Extracted page text data:
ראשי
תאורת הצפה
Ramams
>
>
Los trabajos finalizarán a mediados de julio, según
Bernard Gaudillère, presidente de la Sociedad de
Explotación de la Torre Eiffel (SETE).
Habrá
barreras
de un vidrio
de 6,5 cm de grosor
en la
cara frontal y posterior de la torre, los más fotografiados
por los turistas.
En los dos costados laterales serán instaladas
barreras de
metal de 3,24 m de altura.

_YOUR OBJECTIVE_: When you retype the entries above, keep every line identical to the source.

_ANSWER TO THE PROBLEM_:
ראשי
תאורת הצפה
Ramams
>
>
Los trabajos finalizarán a mediados de julio, según
Bernard Gaudillère, presidente de la Sociedad de
Explotación de la Torre Eiffel (SETE).
Habrá
barreras
de un vidrio
de 6,5 cm de grosor
en la
cara frontal y posterior de la torre, los más fotografiados
por los turistas.
En los dos costados laterales serán instaladas
barreras de
metal de 3,24 m de altura.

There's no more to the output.